Tornano dopo sette anni i Broken Social Scene con il loro album intitolato Hug of Thunder. Tornano con un album che sa di impegno e di movimento, dove la figura del fulmine evocata nel titolo sta a significare una scossa, una brusca presa di coscienza e un movimento fulmineo ma deciso. Hug of Thunder si presenta così, solido e calato nel mondo, scritto da un collettivo di artisti che farebbe invidia a chiunque.

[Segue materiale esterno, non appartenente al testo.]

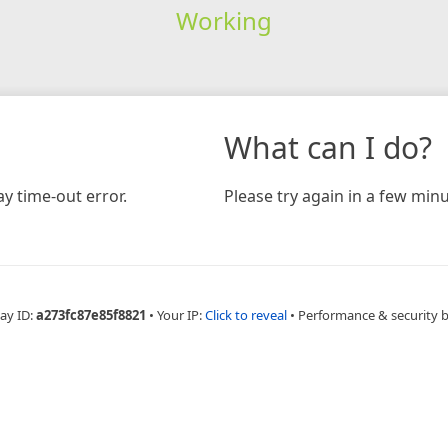
Working
What can I do?
y time-out error.
Please try again in a few minu
ay ID:
a273fc87e85f8821
•
Your IP:
Click to reveal
•
Performance & security 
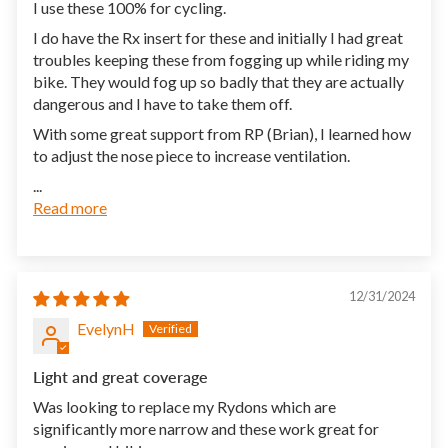
I use these 100% for cycling.
I do have the Rx insert for these and initially I had great
troubles keeping these from fogging up while riding my
bike. They would fog up so badly that they are actually
dangerous and I have to take them off.
With some great support from RP (Brian), I learned how
to adjust the nose piece to increase ventilation.
...
Read more
12/31/2024
EvelynH
Light and great coverage
Was looking to replace my Rydons which are
significantly more narrow and these work great for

La collettività è palpabile e apprezzabile sin dai primi lampi di questo disco, Halfway Home è un muro solido e inarrivabile di chitarre, batteria e le voci che si intrecciano. Qui sta la differenza con i loro connazionali Arcade Fire, infatti questi ultimi hanno preferito intraprendere ed allargare il loro stile dance mentre i BSC hanno deciso di buttarsi verso un rock più classico, privilegiando il lato più acustico e duro del loro stile.

Il connubio tra dolcezza e solidità musicale è evidentissimo nella loro Protest Song, dove la voce di Feist sa assere delicata come una piuma e pesante come un macigno nei ritornelli, così come i riff dolci di chitarra delle strofe danno il cambio alla batteria convulsa dei ritornelli. Nel mezzo troviamo la sognante Skyline, con un’opening acustica perfetta, una voce ampia e carica di risonanze.

Vanity Pail Kids è il colpo allo stomaco dell’album, le due voci che si unisco in un ritornello trascinante per poi abbandonarsi alla confusione dell’intreccio parlato e distorto, catapultandoci in un mondo frenetico e senza meta. La realtà che ci troviamo ad affrontare quotidianamente. Segue diretta la title track Hug of Thunder, esattamente la manifestazione dei sentimenti che il mondo ci rimanda e noi teniamo dentro in attesa del fulmine, la scossa che può regalarci il movimento.

All along we’re gonna feel some numbness
Oxymoron of our lives
Getting fed up by that hunger
Supersize we found inside
They will know it’s real, our numbness
Catching up and climbing life
Speaking like a hug of thunder
Lit up by the lights at dusk outside

Poi improvvisa e inaspettata è la chiusura con Mouth Guards of the Apocalypse, pezzo disilluso e pieno di rabbia verso eroi cazzoni e miti di carta pesta, fragili e inconsistenti come una pioggerella estiva. Il fulmine che si manifesta nelle parole taglienti come coltelli.
Hug of Thunder è un prendere consapevolezza di noi stessi e metterci in movimento per cambiare se non tutto qualcosa delle nostre vite, è uno spaccato del mondo nella chiacchierata di due amici che lo osservano da lontano dopo averlo vissuto.